* [ASSIGNMENT]: Starting from the first line below, count the lines carrying the string "down" and answer with the count by itself.

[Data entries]
####

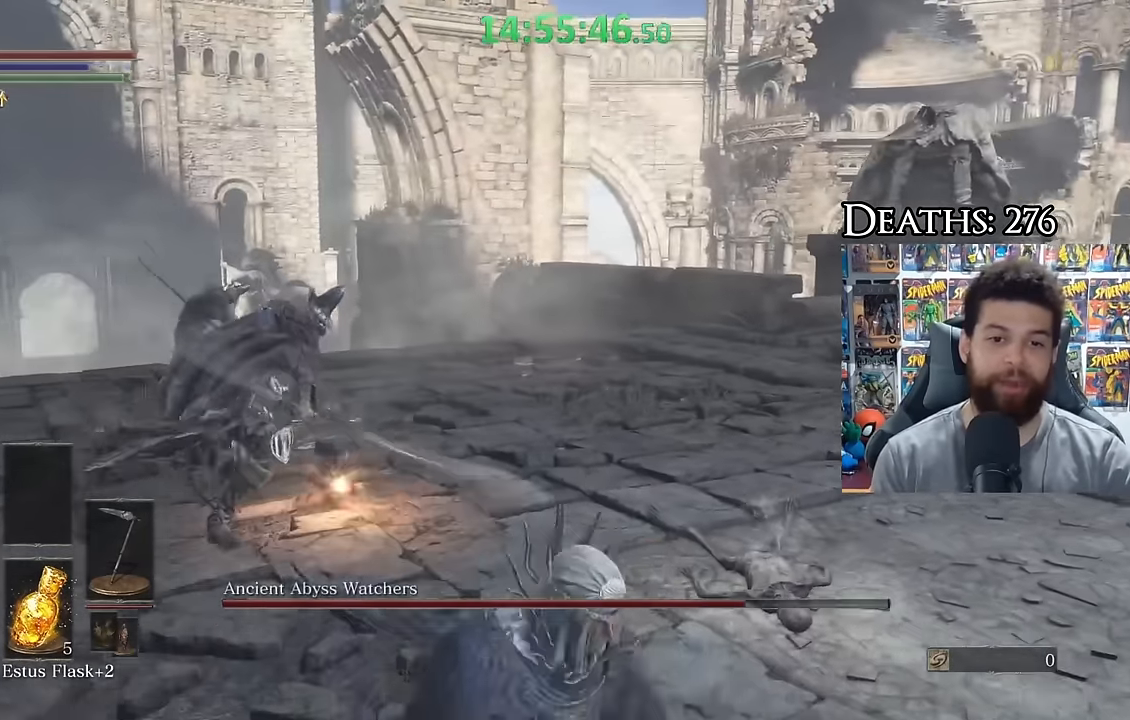
{"buttons": ["R3"], "right_stick": "left", "button_events": [[400, "R3", "down"]]}
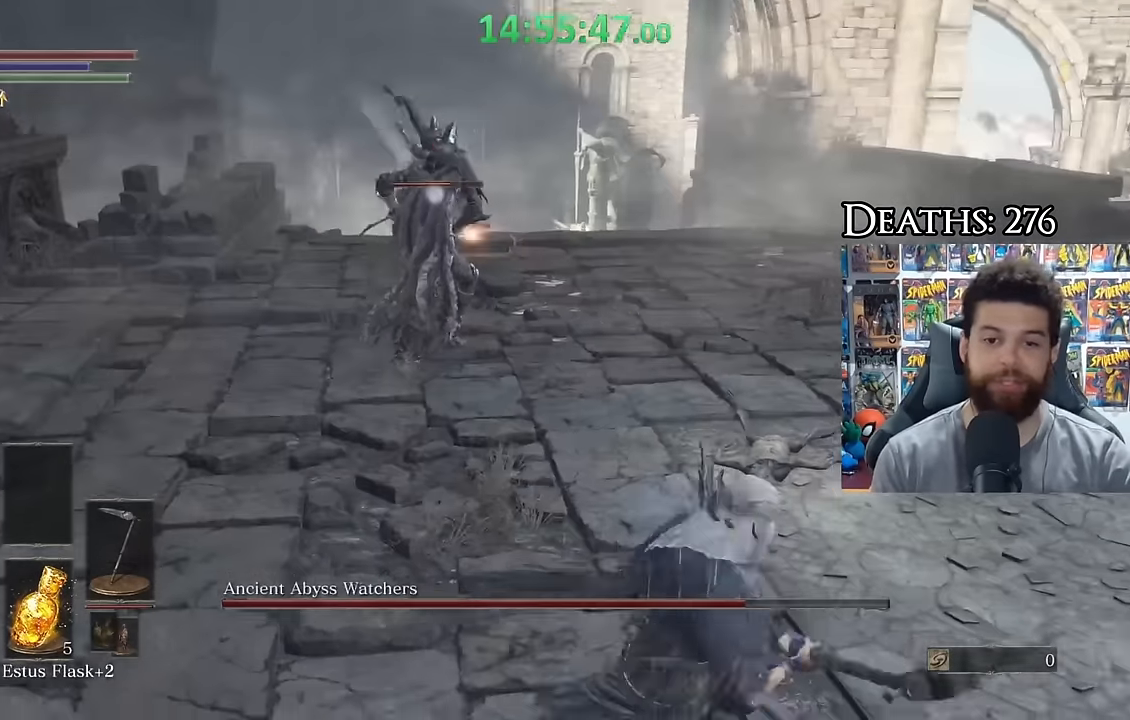
{"buttons": [], "right_stick": "center", "button_events": [[17, "R3", "up"]]}
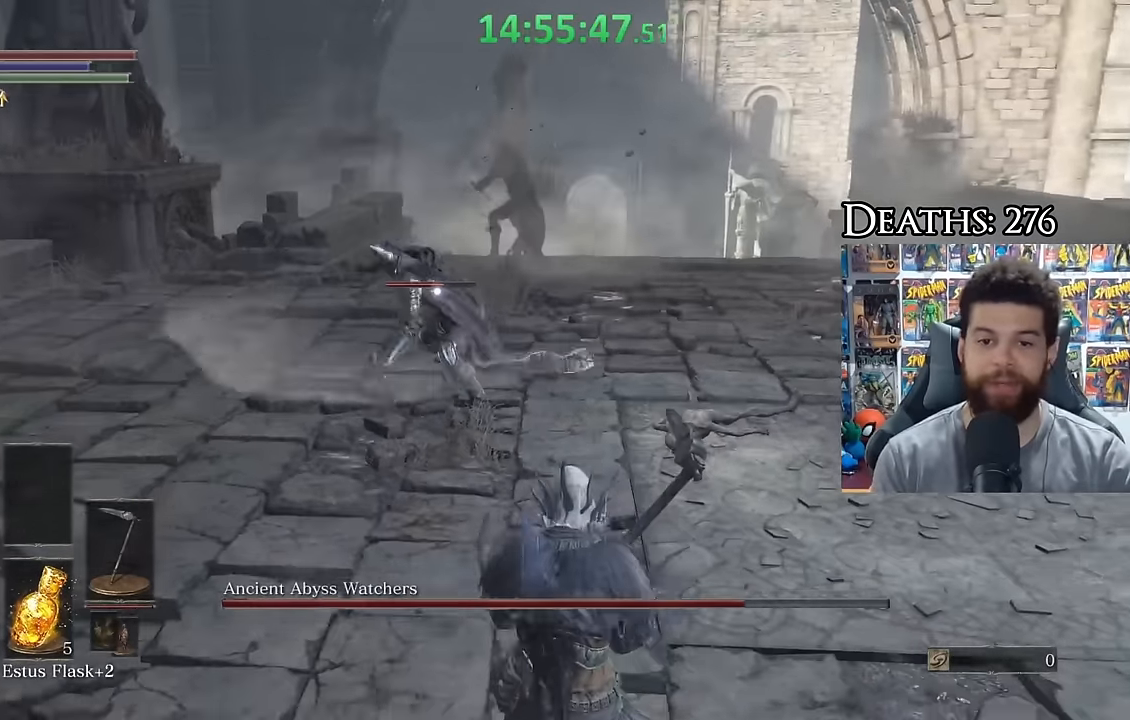
{"buttons": [], "right_stick": "center", "button_events": []}
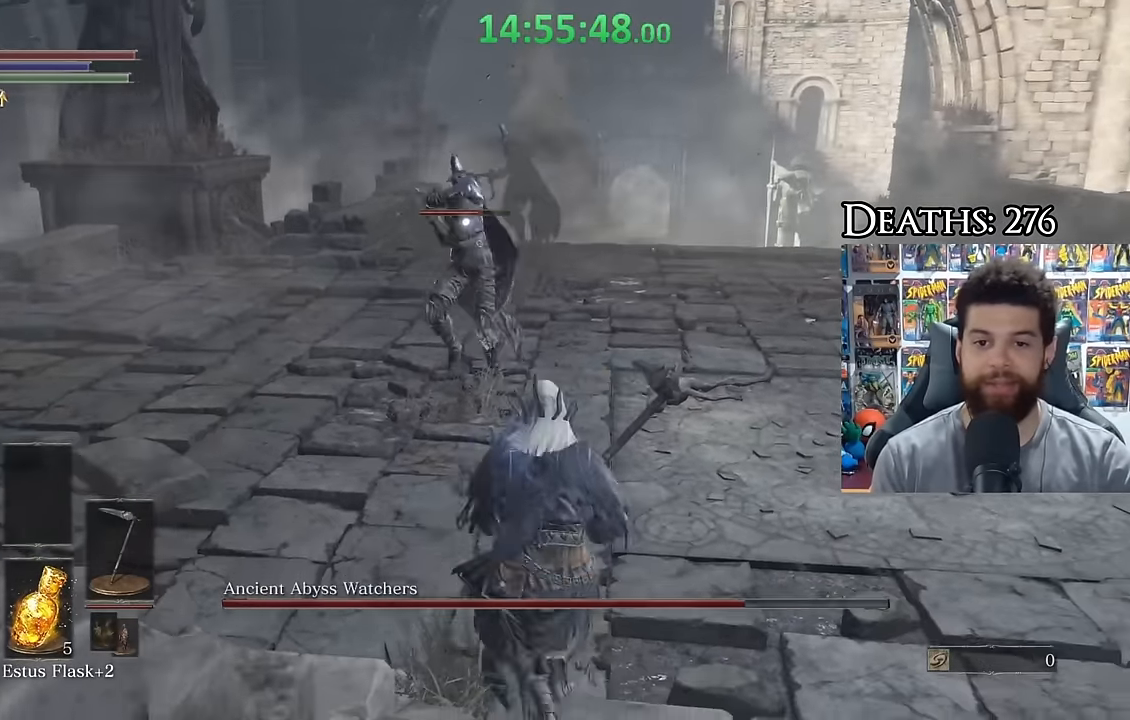
{"buttons": ["B"], "right_stick": "center", "button_events": [[183, "B", "down"], [267, "B", "up"], [417, "B", "down"]]}
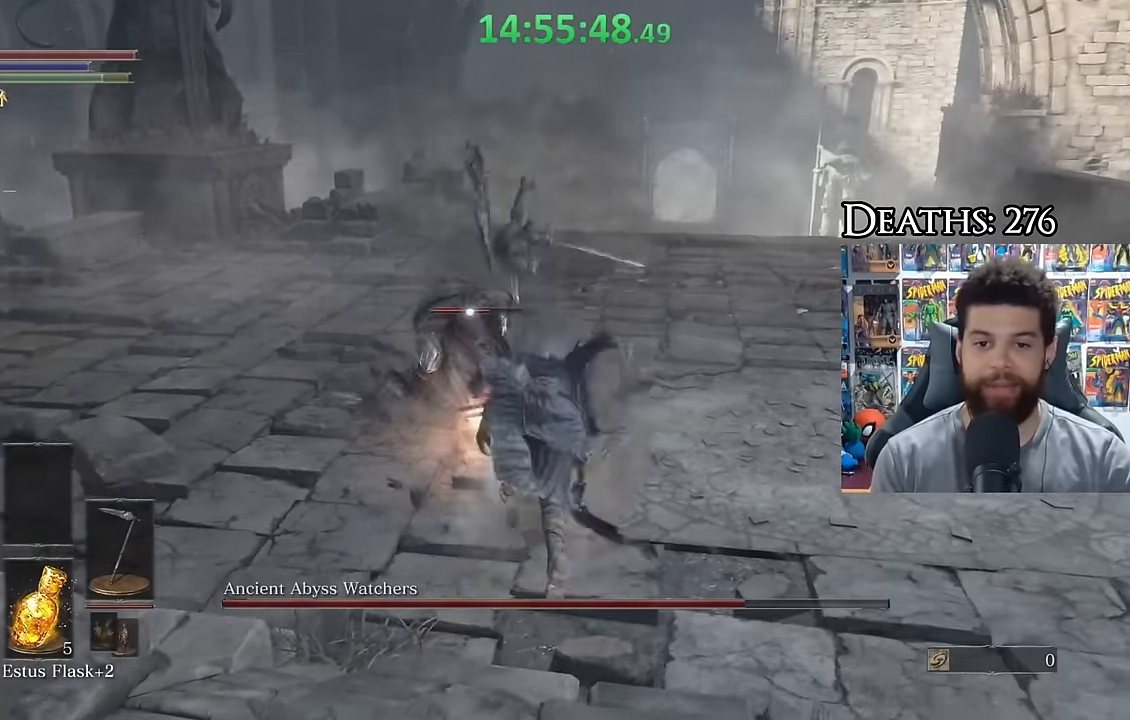
{"buttons": ["B"], "right_stick": "center", "button_events": []}
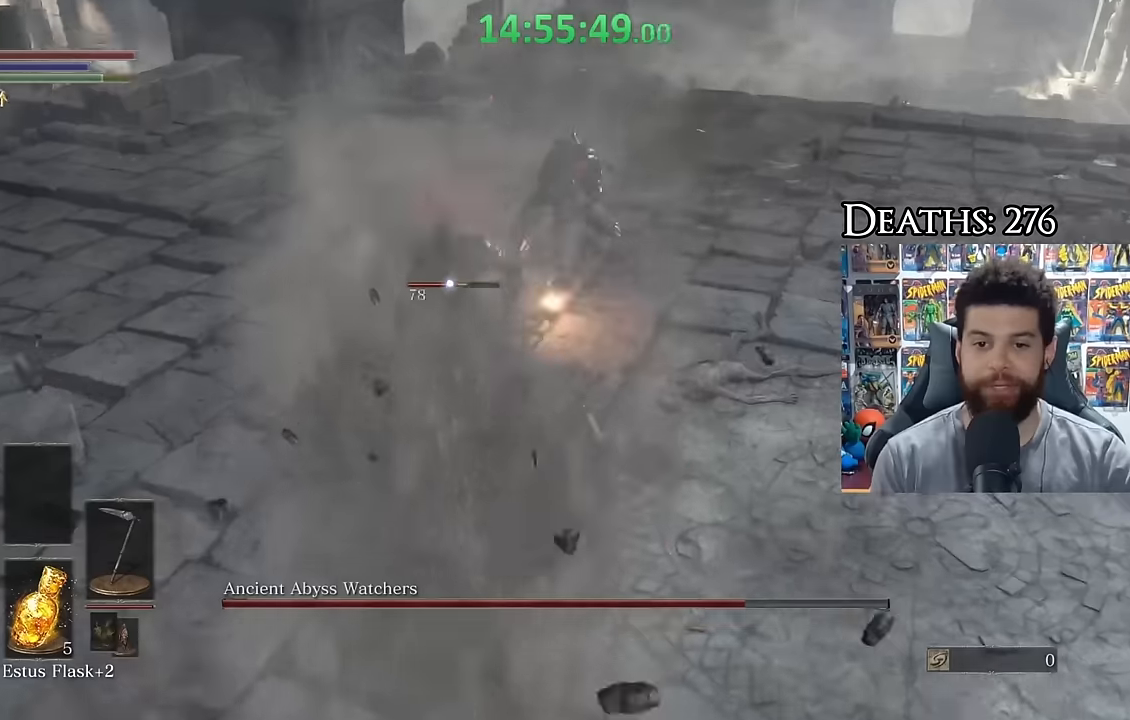
{"buttons": [], "right_stick": "center", "button_events": [[433, "B", "up"]]}
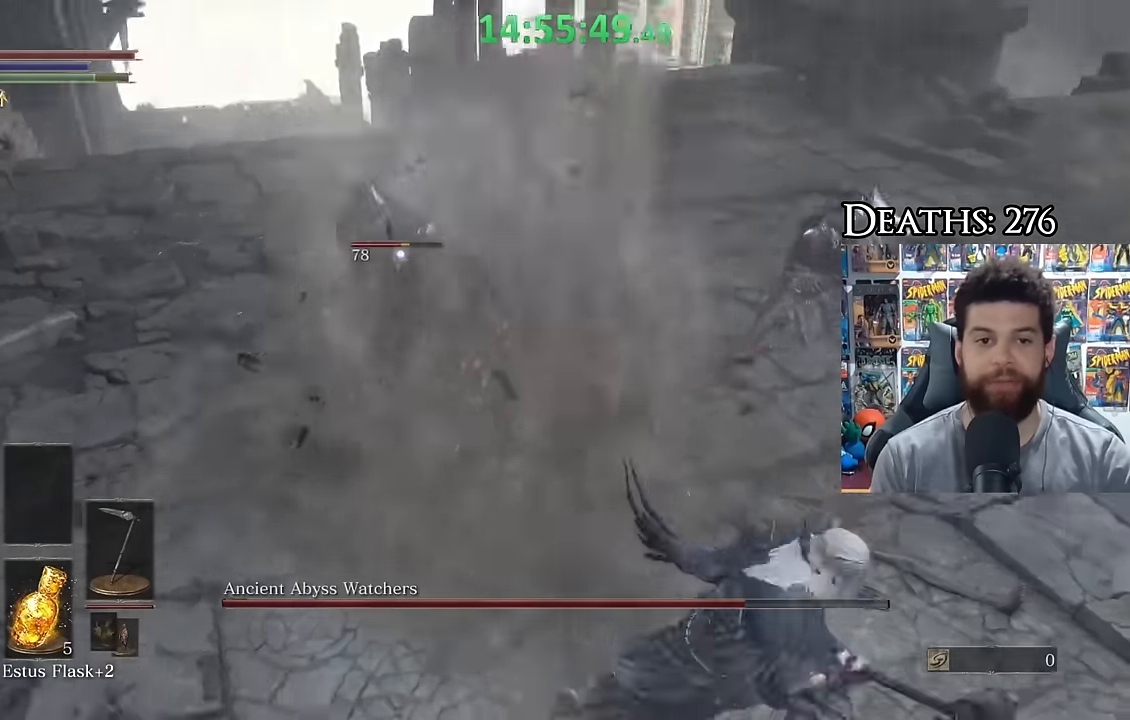
{"buttons": ["B"], "right_stick": "center", "button_events": [[33, "R3", "down"], [183, "R3", "up"], [433, "B", "down"]]}
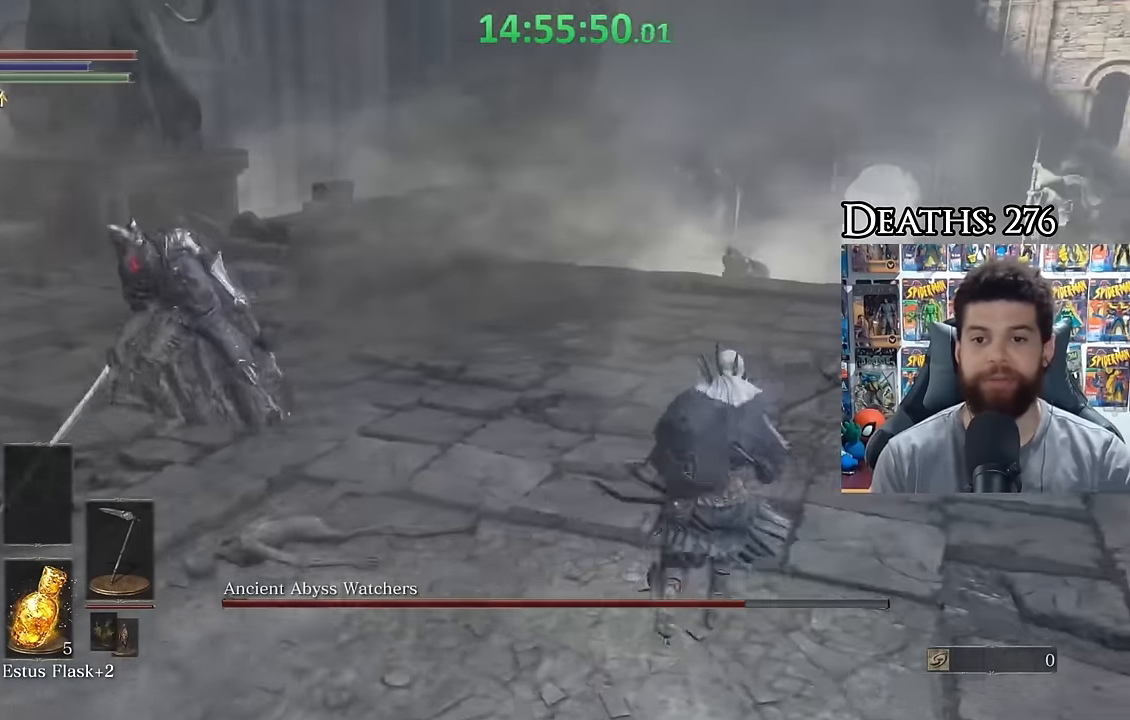
{"buttons": ["B"], "right_stick": "up-left", "button_events": []}
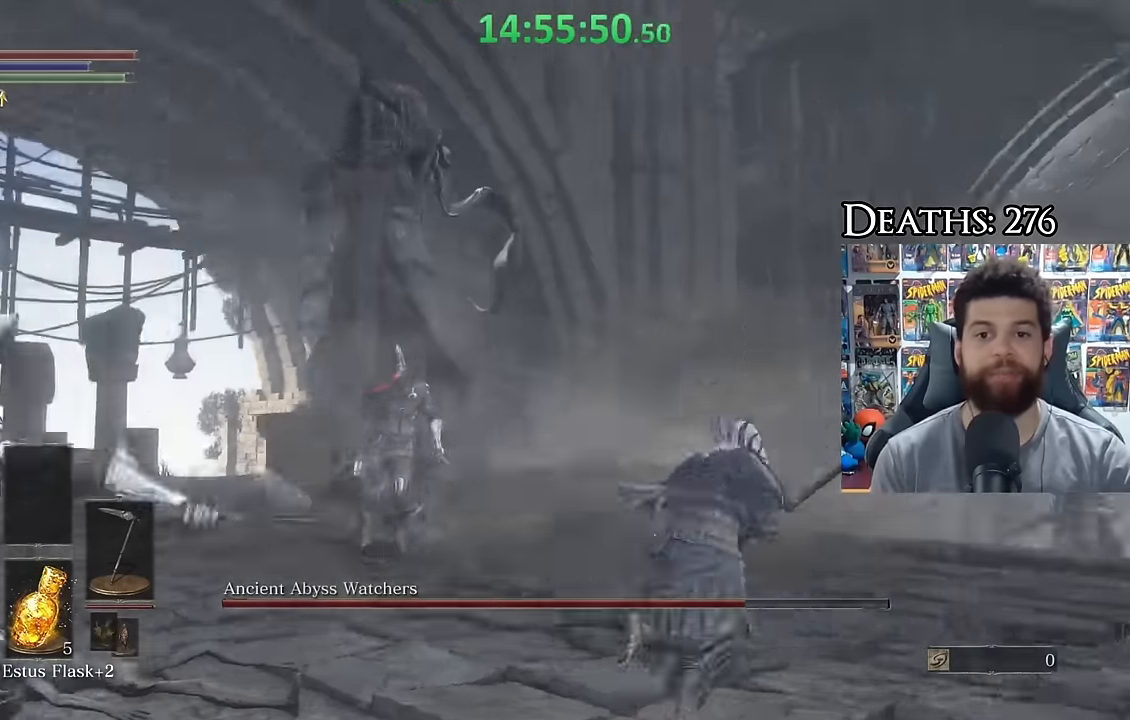
{"buttons": ["B"], "right_stick": "center", "button_events": []}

####

* [TASK RESULT]: 3